文書の抜粋 =>
• • • •

CUR 2.0のAthena統合をセットアップし、Step FunctionsとPartition Projectionで改良してみた

CUR 2.0のAthena統合サポートが発表されました。公式CFnテンプレートによるセットアップ手順を紹介し、Crawler構成の課題を整理した上で、Step FunctionsとPartition Projectionによる代替構成を検証します。

suzuki.ryo

2026.06.25

 はじめに2026年6月2日、AWSはCUR 2.0（Cost and Usage Report 2.0）のAthenaおよびRedshift統合サポートを発表しました。
https://aws.amazon.com/jp/about-aws/whats-new/2026/06/aws-cur2.0-athena-redshift/
CUR 2.0はData Exports経由で作成するコストレポートです。固定スキーマ・Parquet形式・ネストカラム（product、resource_tags等がmap型）といった特徴があります。今回のアップデートにより、エクスポート作成時に「Report data integration: Amazon Athena」を選択できるようになりました。選択するとS3にCloudFormationテンプレート（crawler-cfn.yml）が自動配信されます。これをデプロイするだけでGlue Crawler + Lambdaによるパーティション自動管理が構成されます。
以下、公式フロー → 課題整理 → 代替手法の順で進めます。



公式 (Crawler)
Step Functions
Partition Projection


セットアップ
CFn 1クリック
CFn デプロイ
DDL 1文

パーティション管理コスト/月
~$1.03
~$0.011
$0

パーティションのCatalog登録
あり
あり
なし

!本記事の検証はAWS Organizations管理アカウント（us-east-1）で実施しています。Data Exportsによるエクスポート作成には管理アカウント、またはBilling and Cost Managementへの請求アクセス権限が必要です。クラスメソッドメンバーズをご利用の場合、Parquet形式のメンバーズCURが別途提供されています。Athena分析環境の構築についてはこちらの記事を参照してください。

• • • •

データセット =>
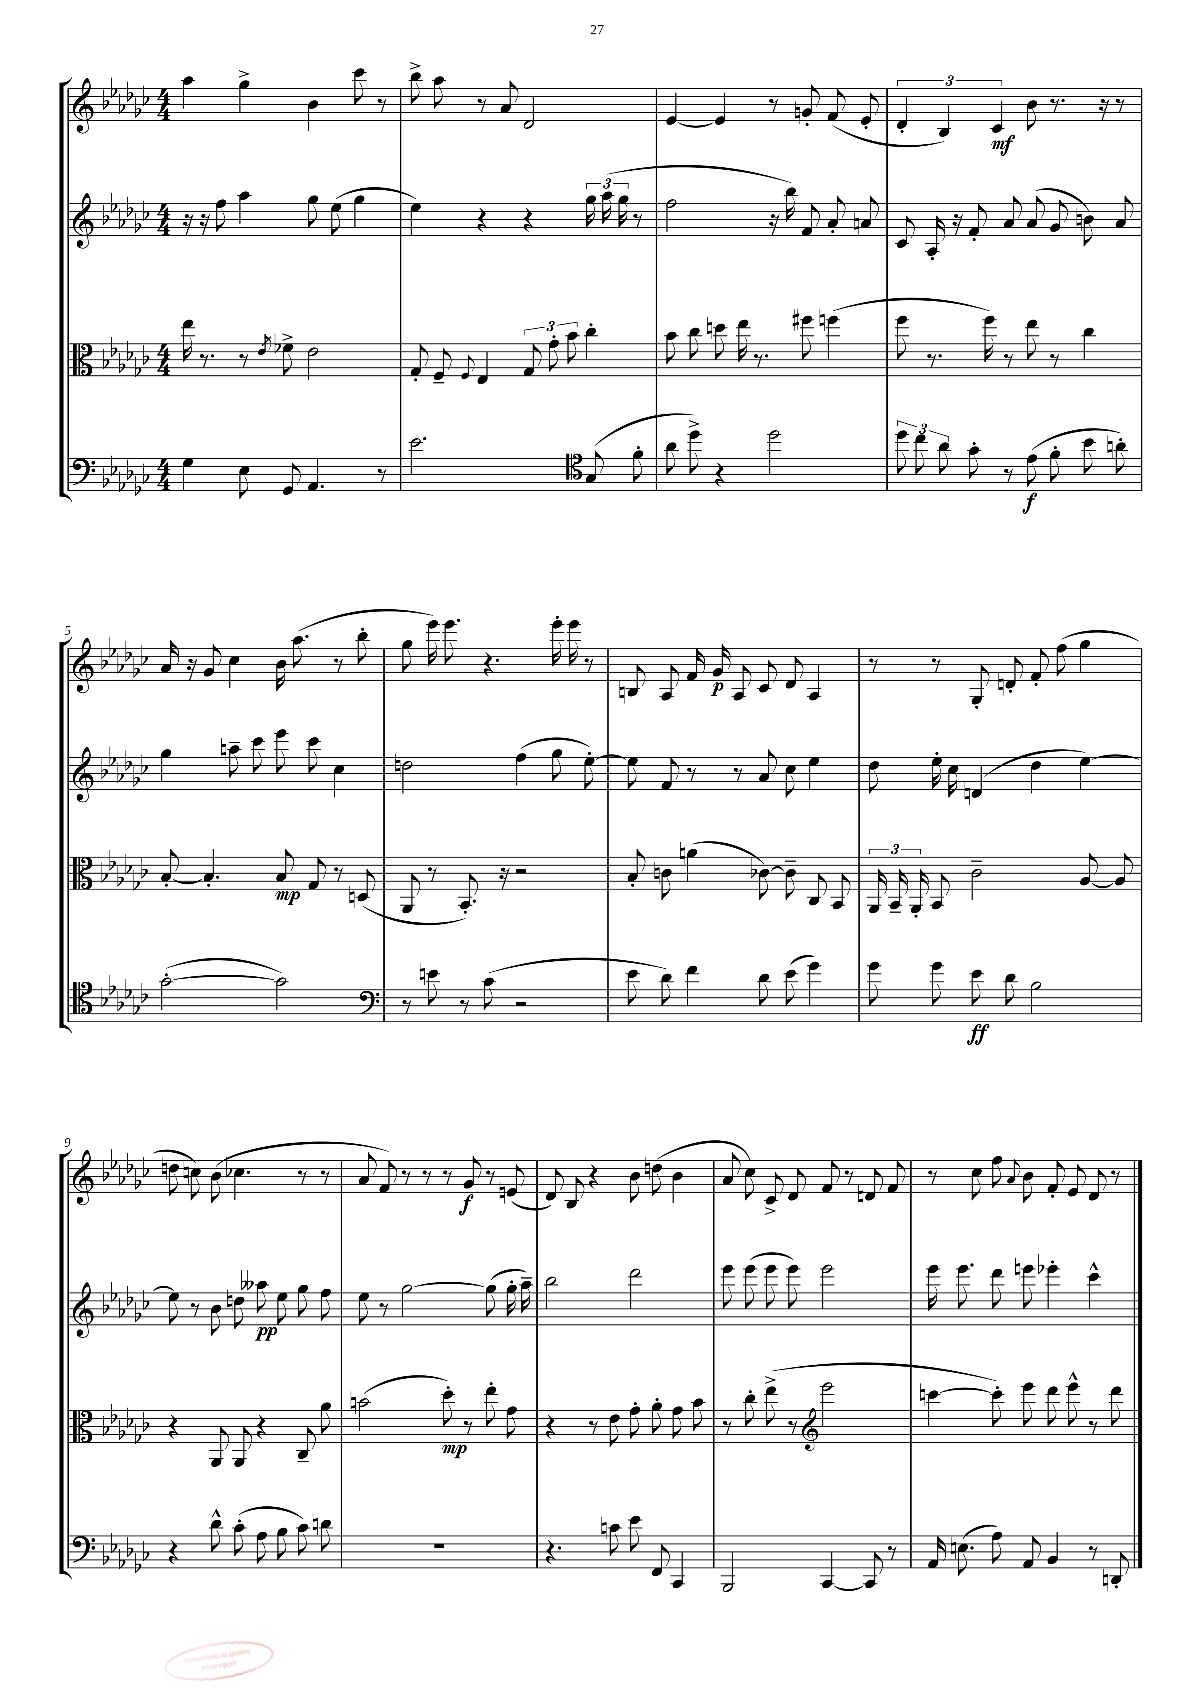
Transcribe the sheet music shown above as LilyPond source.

<<
\new StaffGroup <<
\new Staff = "s0" {
    \clef treble \key ges \major \numericTimeSignature \time 4/4
    \autoBeamOff aes''4 ges''4-> bes'4 ces'''8 r8 |
    bes''8-> aes''8 r8 aes'8 des'2 |
    ees'4~ ees'4 r8 g'8-. f'8( ees'8-. |
    \tuplet 3/2 { des'4-. bes4) ces'4\mf } bes'8 r8. r16 r8 |
    aes'16 r16 ges'8 ces''4 bes'16 aes''8.( r8 bes''8-. |
    ges''8 ees'''16) ees'''8. r4. ees'''16-. ees'''16 r8 |
    b8 aes8 f'16 ges'16\p aes8 ces'8 des'8 aes4 |
    r8 r8 ges8-. d'8-. f'8-. f''8( ges''4 |
    d''8 c''8) bes'8( ces''4. r8 r8 |
    aes'8 f'8) r8 r8 r8 ges'8\f r8 e'8( |
    des'8) bes8 r4 bes'8 d''8( bes'4 |
    aes'8 ces''8) ces'8-> des'8 f'8 r8 d'8 f'8 |
    r8 ces''8 f''8 \appoggiatura { aes'8 } bes'8 f'8-. ees'8 des'8 r8 \bar "|." |
}
\new Staff = "s1" {
    \clef treble \key ges \major \numericTimeSignature \time 4/4
    \autoBeamOff r16 r16 f''8 aes''4 ges''8 ees''8( ges''4 |
    ees''4) r4 r4 \tuplet 3/2 { ges''16 aes''16( ges''16 } r8 |
    f''2 r16 bes''16) f'8 aes'8-. a'8 |
    ces'8 aes16-. r16 f'8-. aes'8 aes'8( ges'8 b'8) aes'8 |
    ges''4 a''8-- ces'''8 ees'''8 ces'''8 ces''4 |
    d''2 f''4( ges''8 ees''8~-.) |
    ees''8 f'8 r8 r8 aes'8 ces''8 ees''4 |
    des''8 ees''16-. ces''16 d'4( des''4 ees''4~) |
    ees''8 r8 bes'8 d''8 aeses''8\pp ees''8 ges''8 f''8 |
    ees''8 r8 ges''2~ ges''8( ges''16-. aes''16--) |
    bes''2 des'''2 |
    ees'''8 ees'''8( ees'''8 ees'''8) ees'''2 |
    ees'''16 ees'''8. des'''8 e'''8 ees'''4-. ces'''4-^ \bar "|." |
}
\new Staff = "s2" {
    \clef alto \key ges \major \numericTimeSignature \time 4/4
    \autoBeamOff ees''16 r8. r8 \acciaccatura { ees'8 } fes'8-> ees'2 |
    ges8-. f8-- \appoggiatura { f8 } ees4 \tuplet 3/2 { ges8 ges'8-. bes'8 } ces''4-. |
    bes'8 ces''8 d''8 ees''16 r8. fis''8 f''4( |
    f''8 r8. f''16) r8 ees''8 r8 ces''4 |
    bes8~-. bes4.-. bes8\mp ges8 r8 d8( |
    aes,8 r8 bes,8.-.) r16 r2 |
    bes8-. c'8 a'4( ces'8~) ces'8-- ces8 bes,8 |
    \tuplet 3/2 { aes,16 bes,16-- aes,16-. } bes,8 ces'2-- aes8~ aes8 |
    r4 aes,8 aes,8 r4 ces8-- aes'8 |
    b'2( des''8-.\mp) r8 ees''8-. ges'8 |
    r4 r8 ees'8 ges'8-. aes'8-. ges'8 bes'8 |
    r8 ces''8-. ees''8->( r8 \clef treble ees'''2 |
    c'''4~ c'''8-.) ees'''8 des'''8 ees'''8-^ r8 des'''8 \bar "|." |
}
\new Staff = "s3" {
    \clef bass \key ges \major \numericTimeSignature \time 4/4
    \autoBeamOff ges4 ees8 ges,8 aes,4. r8 |
    ees'2. \clef tenor ges8( f'8-. |
    aes'8 des''8->) r4 des''2 |
    \tuplet 3/2 { des''8 ces''8 aes'8 } ges'8-. r8 ees'8\f( f'8-. bes'8 a'8-.) |
    ges'2~-.( ges'2) |
    \clef bass r8 e'8 r8 ces'8( r2 |
    ees'8 des'8) f'4 des'8 ees'8( ges'4) |
    ges'8 ges'8 ees'8\ff des'8 bes2 |
    r4 des'8-^ ces'8-.( aes8 bes8 ces'8) d'8 |
    r1 |
    r4. c'8 ees'8 f,8 ces,4 |
    bes,,2 ces,4~ ces,8 r8 |
    aes,16 e8.( aes8) aes,8 bes,4 r8 d,8-. \bar "|." |
}
>>
>>
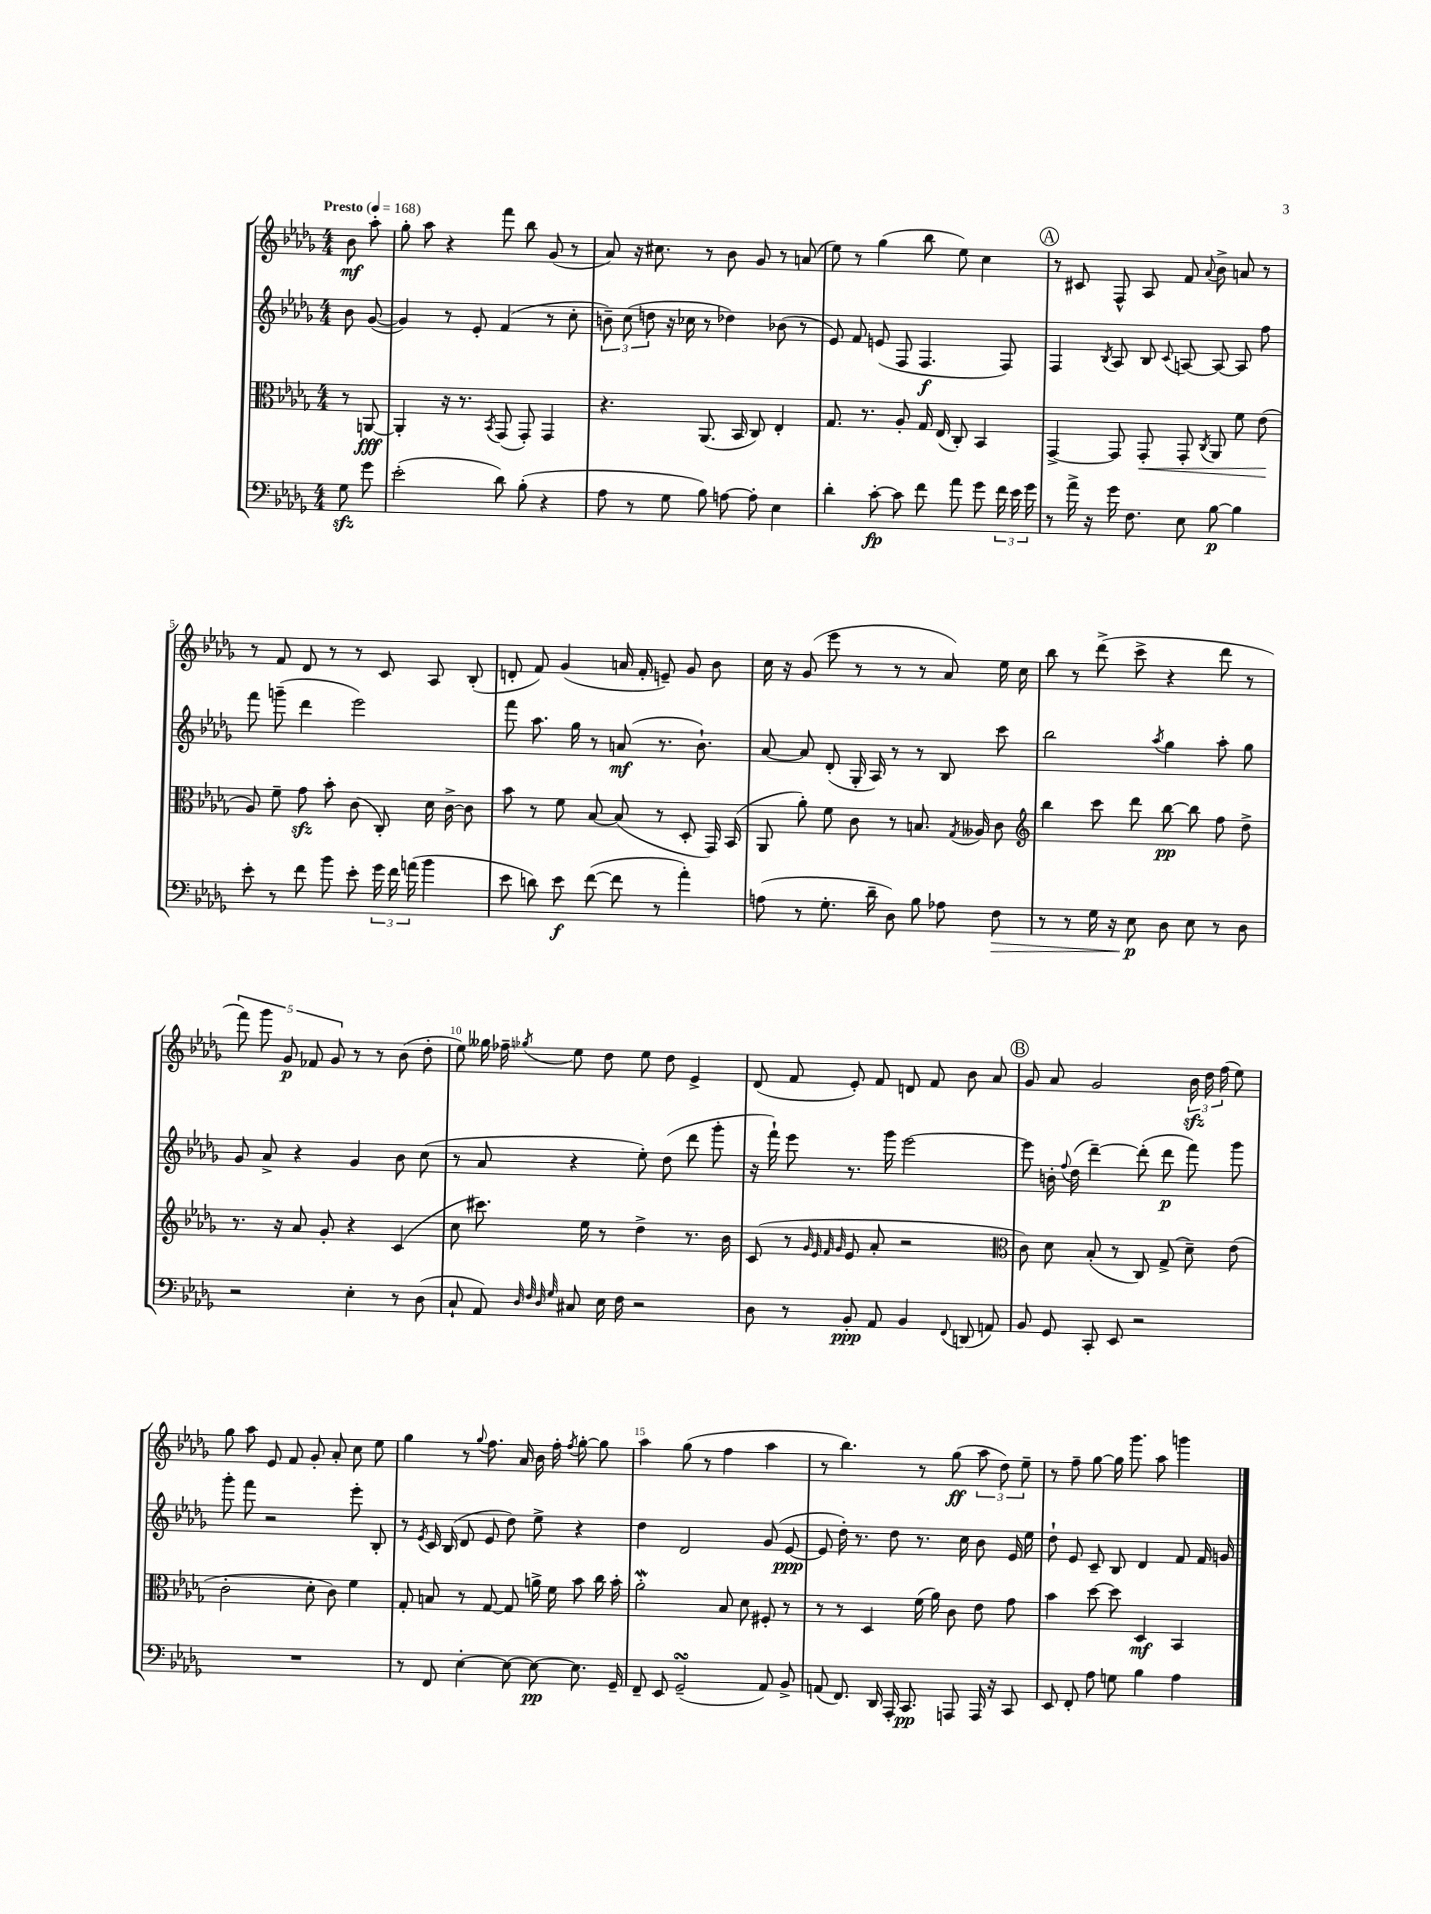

• • • •

課題設定 A =>
CUR 2.0のAthena統合に関する文章を、全文にわたり一字も変えずに再現してください。
課題設定 B =>
記録の中から文字列「autoBeamOff」を含む行をすべて抜き出し、そのまま返してください。

完全な解答 A =>
CUR 2.0のAthena統合をセットアップし、Step FunctionsとPartition Projectionで改良してみた

CUR 2.0のAthena統合サポートが発表されました。公式CFnテンプレートによるセットアップ手順を紹介し、Crawler構成の課題を整理した上で、Step FunctionsとPartition Projectionによる代替構成を検証します。

suzuki.ryo

2026.06.25

 はじめに2026年6月2日、AWSはCUR 2.0（Cost and Usage Report 2.0）のAthenaおよびRedshift統合サポートを発表しました。
https://aws.amazon.com/jp/about-aws/whats-new/2026/06/aws-cur2.0-athena-redshift/
CUR 2.0はData Exports経由で作成するコストレポートです。固定スキーマ・Parquet形式・ネストカラム（product、resource_tags等がmap型）といった特徴があります。今回のアップデートにより、エクスポート作成時に「Report data integration: Amazon Athena」を選択できるようになりました。選択するとS3にCloudFormationテンプレート（crawler-cfn.yml）が自動配信されます。これをデプロイするだけでGlue Crawler + Lambdaによるパーティション自動管理が構成されます。
以下、公式フロー → 課題整理 → 代替手法の順で進めます。



公式 (Crawler)
Step Functions
Partition Projection


セットアップ
CFn 1クリック
CFn デプロイ
DDL 1文

パーティション管理コスト/月
~$1.03
~$0.011
$0

パーティションのCatalog登録
あり
あり
なし

!本記事の検証はAWS Organizations管理アカウント（us-east-1）で実施しています。Data Exportsによるエクスポート作成には管理アカウント、またはBilling and Cost Managementへの請求アクセス権限が必要です。クラスメソッドメンバーズをご利用の場合、Parquet形式のメンバーズCURが別途提供されています。Athena分析環境の構築についてはこちらの記事を参照してください。

完全な解答 B =>
    \autoBeamOff aes''4 ges''4-> bes'4 ces'''8 r8 |
    \autoBeamOff r16 r16 f''8 aes''4 ges''8 ees''8( ges''4 |
    \autoBeamOff ees''16 r8. r8 \acciaccatura { ees'8 } fes'8-> ees'2 |
    \autoBeamOff ges4 ees8 ges,8 aes,4. r8 |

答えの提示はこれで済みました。